Si la encuentras muy complicada, tratá de buscar el número de la revista en la que se explica el diseño, y da muy buena información.

Saludos!


----------



## sebasdar (May 16, 2010)

Hola...gracias por las respuesta...voy a tratar de ver con todo lo que me comentaron haber que sale.

MGustavo...entre a la pagina pero donde dice como hacerlo, no existe mas el link. Si conseguis el circuito buenisimo, no solo para mi, sino para el foro porque la verdad es un tema interesante. 

Gracias, y les comento que conclusion saco.


----------



## MGustavo (May 16, 2010)

Están posteados los archivos de la fuente modificada, y el artículo de Elektor. Acabo de bajarlos y funcionan perfectamente. Están almacenados en el foro.

Entrá, buscalos y descargalos.. No los voy a cargar de nuevo acá.

Saludos!


----------



## jaimepsantos (May 20, 2010)

Que te parece esta fuente con pulsadores, para aumentar el voltaje, disminuirlo y 
resetearlo.

Son dos contadores up down en cascada, con un dac0800, eso inyecta un voltaje en la terminal de ajuste del 317 y ajustas el voltaje digitalmente!!!


----------



## Earl (May 20, 2010)

Yo tengo lo mismo pero con un ajuste grueso y un ajuste fino para lograr llegar al valor deseado con la misma exactitud pero con una menor cantidad de pulsaciones, esta etapa solo se coloca en lugar del potenciometro.

En el caso de esta fuente, la alimentación original es de 24V, que es lo que se varía.

​


----------



## elaficionado (May 20, 2010)

Hola.
A los circuito propuestos por *jaimepsantos* y *Earl* seria apropiado poner entre los terminales de ajuste (adj) y salida (out) del LM317 un resistencia de 220 ohmios. Esta resistencia es para dar al regulador una carga mínima de 5mA (en todo momento) necesaria el funcionamiento adecuado del regulador.

Chao.
elaficionado.
Nota: Para más infomación acerca del LM317 ver su hoja de datos o datasheet.


----------



## lubeck (May 20, 2010)

Saludos Earl y jaime
un par de preguntas y de antemano gracias...
El integrado U4 cual es no se nota un DAC0808?
Lo han armado y funciona? 
la duda me surge porque segun yo el dac0800 necesita un Vee y no veo donde lo conectan....
como que se ve muy facil pero los dac0800 no estan tan simples.... creo...
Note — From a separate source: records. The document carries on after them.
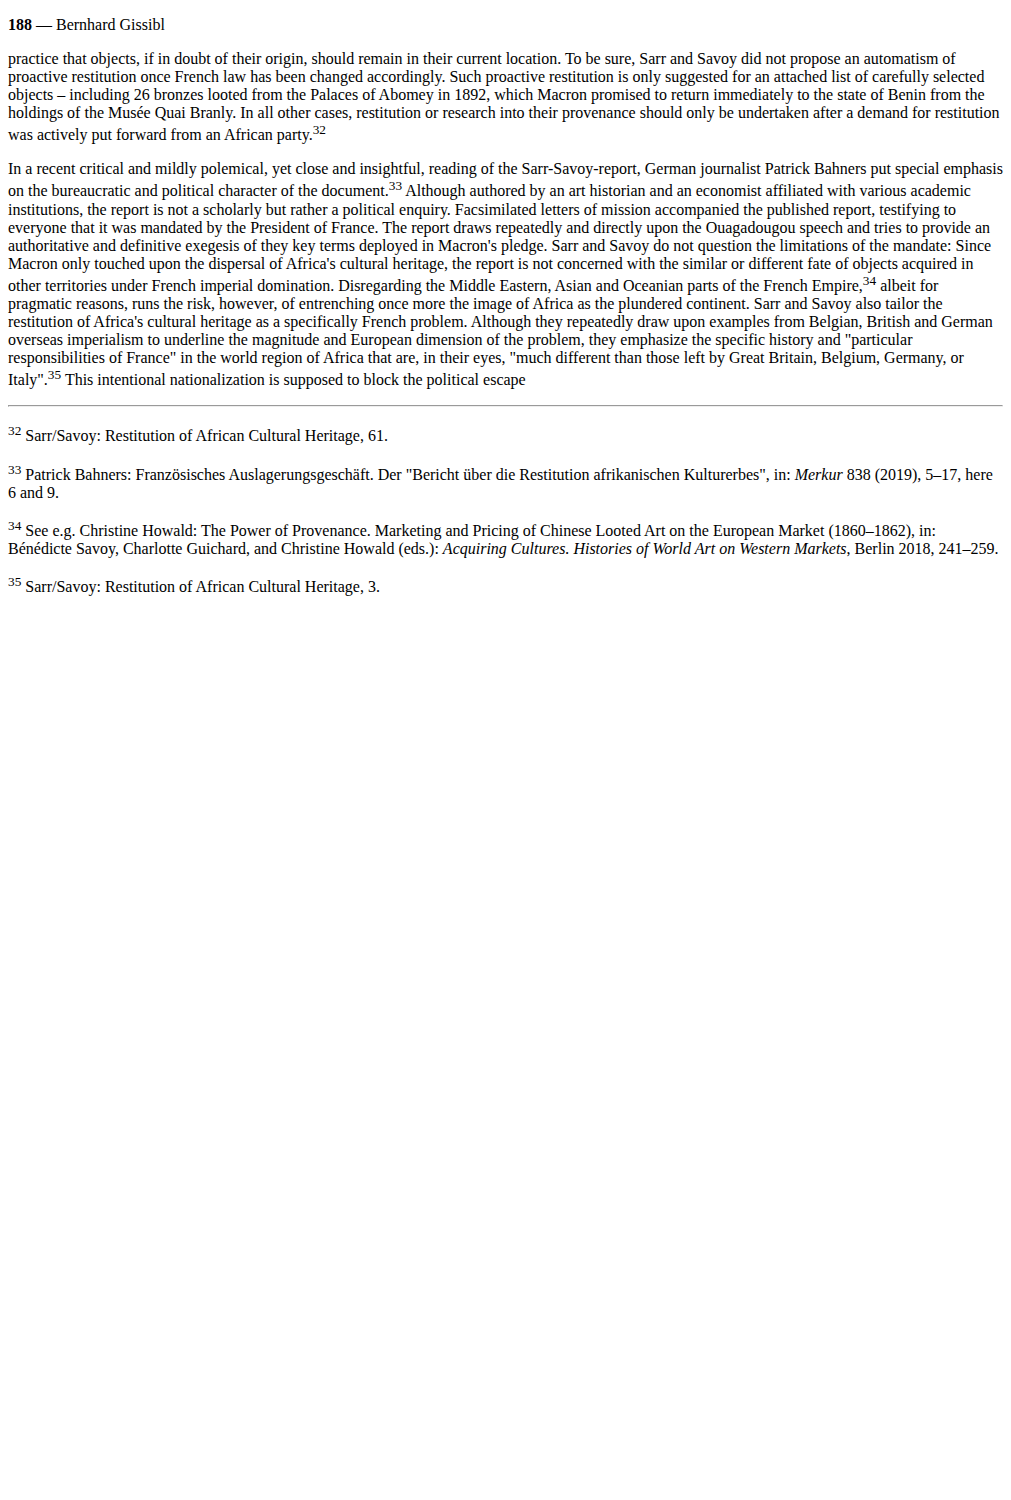188 — Bernhard Gissibl
practice that objects, if in doubt of their origin, should remain in their current location. To be sure, Sarr and Savoy did not propose an automatism of proactive restitution once French law has been changed accordingly. Such proactive restitution is only suggested for an attached list of carefully selected objects – including 26 bronzes looted from the Palaces of Abomey in 1892, which Macron promised to return immediately to the state of Benin from the holdings of the Musée Quai Branly. In all other cases, restitution or research into their provenance should only be undertaken after a demand for restitution was actively put forward from an African party.32
In a recent critical and mildly polemical, yet close and insightful, reading of the Sarr-Savoy-report, German journalist Patrick Bahners put special emphasis on the bureaucratic and political character of the document.33 Although authored by an art historian and an economist affiliated with various academic institutions, the report is not a scholarly but rather a political enquiry. Facsimilated letters of mission accompanied the published report, testifying to everyone that it was mandated by the President of France. The report draws repeatedly and directly upon the Ouagadougou speech and tries to provide an authoritative and definitive exegesis of they key terms deployed in Macron's pledge. Sarr and Savoy do not question the limitations of the mandate: Since Macron only touched upon the dispersal of Africa's cultural heritage, the report is not concerned with the similar or different fate of objects acquired in other territories under French imperial domination. Disregarding the Middle Eastern, Asian and Oceanian parts of the French Empire,34 albeit for pragmatic reasons, runs the risk, however, of entrenching once more the image of Africa as the plundered continent. Sarr and Savoy also tailor the restitution of Africa's cultural heritage as a specifically French problem. Although they repeatedly draw upon examples from Belgian, British and German overseas imperialism to underline the magnitude and European dimension of the problem, they emphasize the specific history and "particular responsibilities of France" in the world region of Africa that are, in their eyes, "much different than those left by Great Britain, Belgium, Germany, or Italy".35 This intentional nationalization is supposed to block the political escape
32 Sarr/Savoy: Restitution of African Cultural Heritage, 61.
33 Patrick Bahners: Französisches Auslagerungsgeschäft. Der "Bericht über die Restitution afrikanischen Kulturerbes", in: Merkur 838 (2019), 5–17, here 6 and 9.
34 See e.g. Christine Howald: The Power of Provenance. Marketing and Pricing of Chinese Looted Art on the European Market (1860–1862), in: Bénédicte Savoy, Charlotte Guichard, and Christine Howald (eds.): Acquiring Cultures. Histories of World Art on Western Markets, Berlin 2018, 241–259.
35 Sarr/Savoy: Restitution of African Cultural Heritage, 3.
estaria de lujo que por fin saliera de mi gran duda... 

en especifico donde se conectan el pin 3 y 16  en la salida cual toman pin 4 o 2...


Saludos...


----------



## lubeck (May 21, 2010)

Earl o Jaime

Ya a mi Dac0800 le estan saliendo arañas , lo tengo desde hace un año y nunca me he encontrado algo que funcione y me indique donde se conectan el pin 3... o mejor dicho sin utilizar Vee...

 echenme la mano ....

saludos


----------



## Earl (May 21, 2010)

No lo he probado, pero supongo que con cortocircuitar GND y -VEE funcionaría, en realidad -VEE es solo para ubteer una salida negada (en la patilla 2) con respecto a la patilla 4. No estoy seguro de esto, pero creo que esto pasaría.


----------



## lubeck (May 21, 2010)

Gracias earl

 dejame probarlo... entiendo a lo que te refieres.... 

saludos....


----------



## raulin1966 (Mar 23, 2011)

elaficionado dijo:


> Hola.
> 
> Fuente de alimentación digital de 15-valores.
> 
> ...



segun el esquema alcanzaria hasta 15 volts   que se puede hacer para que llegue a 28 volts?
o ponerle mas pasos  quiero simularla en el MULTISIM pero me aparecen  los pines de in out pero no de alimentacion como lo hago?


esta fuente la construyeron  y funciono?


----------